_PROVIDED INFORMATION_
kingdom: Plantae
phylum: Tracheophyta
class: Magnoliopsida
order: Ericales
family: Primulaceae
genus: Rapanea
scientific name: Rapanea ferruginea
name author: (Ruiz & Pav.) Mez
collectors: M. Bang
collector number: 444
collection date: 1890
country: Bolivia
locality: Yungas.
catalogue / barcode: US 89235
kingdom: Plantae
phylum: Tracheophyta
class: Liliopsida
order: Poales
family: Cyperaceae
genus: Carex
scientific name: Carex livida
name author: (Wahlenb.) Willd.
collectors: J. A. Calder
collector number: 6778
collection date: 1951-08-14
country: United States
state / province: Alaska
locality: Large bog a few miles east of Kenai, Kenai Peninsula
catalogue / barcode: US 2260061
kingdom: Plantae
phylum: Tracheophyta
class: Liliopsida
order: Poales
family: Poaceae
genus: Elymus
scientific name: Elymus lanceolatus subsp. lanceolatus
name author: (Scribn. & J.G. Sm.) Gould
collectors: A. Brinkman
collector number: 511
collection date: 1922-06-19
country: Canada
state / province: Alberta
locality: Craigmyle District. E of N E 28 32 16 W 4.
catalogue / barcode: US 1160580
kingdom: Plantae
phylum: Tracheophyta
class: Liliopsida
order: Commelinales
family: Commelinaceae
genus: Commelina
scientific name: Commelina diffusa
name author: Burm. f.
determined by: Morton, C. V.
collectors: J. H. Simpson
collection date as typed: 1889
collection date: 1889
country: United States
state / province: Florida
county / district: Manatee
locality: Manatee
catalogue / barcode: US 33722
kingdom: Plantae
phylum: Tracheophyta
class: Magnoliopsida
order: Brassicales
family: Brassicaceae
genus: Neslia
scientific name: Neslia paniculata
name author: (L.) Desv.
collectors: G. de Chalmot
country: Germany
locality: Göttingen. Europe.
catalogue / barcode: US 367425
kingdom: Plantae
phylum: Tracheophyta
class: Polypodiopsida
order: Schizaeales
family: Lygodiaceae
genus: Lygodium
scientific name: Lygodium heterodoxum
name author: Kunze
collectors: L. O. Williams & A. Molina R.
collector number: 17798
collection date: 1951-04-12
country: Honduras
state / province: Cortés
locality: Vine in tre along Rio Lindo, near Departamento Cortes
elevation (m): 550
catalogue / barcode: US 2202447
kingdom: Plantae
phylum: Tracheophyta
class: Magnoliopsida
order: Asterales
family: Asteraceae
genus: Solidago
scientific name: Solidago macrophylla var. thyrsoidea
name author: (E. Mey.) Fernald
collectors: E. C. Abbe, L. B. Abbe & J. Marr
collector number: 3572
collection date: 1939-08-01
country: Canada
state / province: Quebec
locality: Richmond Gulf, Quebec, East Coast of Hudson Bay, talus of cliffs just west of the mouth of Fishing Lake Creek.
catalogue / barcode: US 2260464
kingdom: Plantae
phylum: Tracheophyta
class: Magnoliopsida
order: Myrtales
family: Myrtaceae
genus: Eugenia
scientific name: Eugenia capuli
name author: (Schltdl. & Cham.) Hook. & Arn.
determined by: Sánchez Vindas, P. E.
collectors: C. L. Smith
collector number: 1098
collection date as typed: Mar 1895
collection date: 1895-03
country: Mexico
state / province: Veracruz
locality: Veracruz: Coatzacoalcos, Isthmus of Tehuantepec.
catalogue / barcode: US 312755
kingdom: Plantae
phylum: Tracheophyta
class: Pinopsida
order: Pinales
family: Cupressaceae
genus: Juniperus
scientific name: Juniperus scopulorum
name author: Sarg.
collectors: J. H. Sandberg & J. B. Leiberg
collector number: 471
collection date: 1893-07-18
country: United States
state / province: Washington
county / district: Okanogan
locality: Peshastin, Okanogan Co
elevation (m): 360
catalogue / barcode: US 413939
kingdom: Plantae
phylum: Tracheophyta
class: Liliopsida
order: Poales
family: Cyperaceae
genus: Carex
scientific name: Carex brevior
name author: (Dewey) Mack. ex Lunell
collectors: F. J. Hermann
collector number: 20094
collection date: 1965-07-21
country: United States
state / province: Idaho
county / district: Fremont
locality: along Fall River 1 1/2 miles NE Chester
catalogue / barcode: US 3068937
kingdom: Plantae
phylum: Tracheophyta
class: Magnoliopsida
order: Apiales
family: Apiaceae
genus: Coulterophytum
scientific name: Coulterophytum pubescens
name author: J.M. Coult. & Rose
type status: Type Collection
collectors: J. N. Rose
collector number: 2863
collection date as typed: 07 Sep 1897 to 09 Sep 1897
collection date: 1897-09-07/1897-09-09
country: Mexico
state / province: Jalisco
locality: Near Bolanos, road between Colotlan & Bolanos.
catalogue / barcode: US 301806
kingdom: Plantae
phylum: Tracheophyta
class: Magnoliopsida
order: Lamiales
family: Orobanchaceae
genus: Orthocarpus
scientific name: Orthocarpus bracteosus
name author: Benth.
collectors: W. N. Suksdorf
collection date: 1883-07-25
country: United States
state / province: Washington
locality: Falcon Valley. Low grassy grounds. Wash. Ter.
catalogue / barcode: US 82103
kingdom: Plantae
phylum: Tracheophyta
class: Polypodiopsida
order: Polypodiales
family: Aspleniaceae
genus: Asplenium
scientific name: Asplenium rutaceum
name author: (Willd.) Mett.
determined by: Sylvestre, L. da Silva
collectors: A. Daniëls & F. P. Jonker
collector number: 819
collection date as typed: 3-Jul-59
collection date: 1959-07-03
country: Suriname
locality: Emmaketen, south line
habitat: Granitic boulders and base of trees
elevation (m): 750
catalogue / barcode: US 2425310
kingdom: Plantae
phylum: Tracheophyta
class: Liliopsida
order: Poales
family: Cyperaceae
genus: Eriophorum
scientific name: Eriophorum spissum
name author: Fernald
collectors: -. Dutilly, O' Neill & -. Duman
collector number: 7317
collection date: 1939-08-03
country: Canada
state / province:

_PROMPT_
Put the lines of the listing above into a Markdown table, starting with the line with "collectors: A. Brinkman" and going on through the line with "order: Asterales". Use the columns Row and Listing line, number the rows in order, and leave out any blank lines.

_COMPLETE ANSWER_
| Row | Listing line |
|---|---|
| 1 | collectors: A. Brinkman |
| 2 | collector number: 511 |
| 3 | collection date: 1922-06-19 |
| 4 | country: Canada |
| 5 | state / province: Alberta |
| 6 | locality: Craigmyle District. E of N E 28 32 16 W 4. |
| 7 | catalogue / barcode: US 1160580 |
| 8 | kingdom: Plantae |
| 9 | phylum: Tracheophyta |
| 10 | class: Liliopsida |
| 11 | order: Commelinales |
| 12 | family: Commelinaceae |
| 13 | genus: Commelina |
| 14 | scientific name: Commelina diffusa |
| 15 | name author: Burm. f. |
| 16 | determined by: Morton, C. V. |
| 17 | collectors: J. H. Simpson |
| 18 | collection date as typed: 1889 |
| 19 | collection date: 1889 |
| 20 | country: United States |
| 21 | state / province: Florida |
| 22 | county / district: Manatee |
| 23 | locality: Manatee |
| 24 | catalogue / barcode: US 33722 |
| 25 | kingdom: Plantae |
| 26 | phylum: Tracheophyta |
| 27 | class: Magnoliopsida |
| 28 | order: Brassicales |
| 29 | family: Brassicaceae |
| 30 | genus: Neslia |
| 31 | scientific name: Neslia paniculata |
| 32 | name author: (L.) Desv. |
| 33 | collectors: G. de Chalmot |
| 34 | country: Germany |
| 35 | locality: Göttingen. Europe. |
| 36 | catalogue / barcode: US 367425 |
| 37 | kingdom: Plantae |
| 38 | phylum: Tracheophyta |
| 39 | class: Polypodiopsida |
| 40 | order: Schizaeales |
| 41 | family: Lygodiaceae |
| 42 | genus: Lygodium |
| 43 | scientific name: Lygodium heterodoxum |
| 44 | name author: Kunze |
| 45 | collectors: L. O. Williams & A. Molina R. |
| 46 | collector number: 17798 |
| 47 | collection date: 1951-04-12 |
| 48 | country: Honduras |
| 49 | state / province: Cortés |
| 50 | locality: Vine in tre along Rio Lindo, near Departamento Cortes |
| 51 | elevation (m): 550 |
| 52 | catalogue / barcode: US 2202447 |
| 53 | kingdom: Plantae |
| 54 | phylum: Tracheophyta |
| 55 | class: Magnoliopsida |
| 56 | order: Asterales |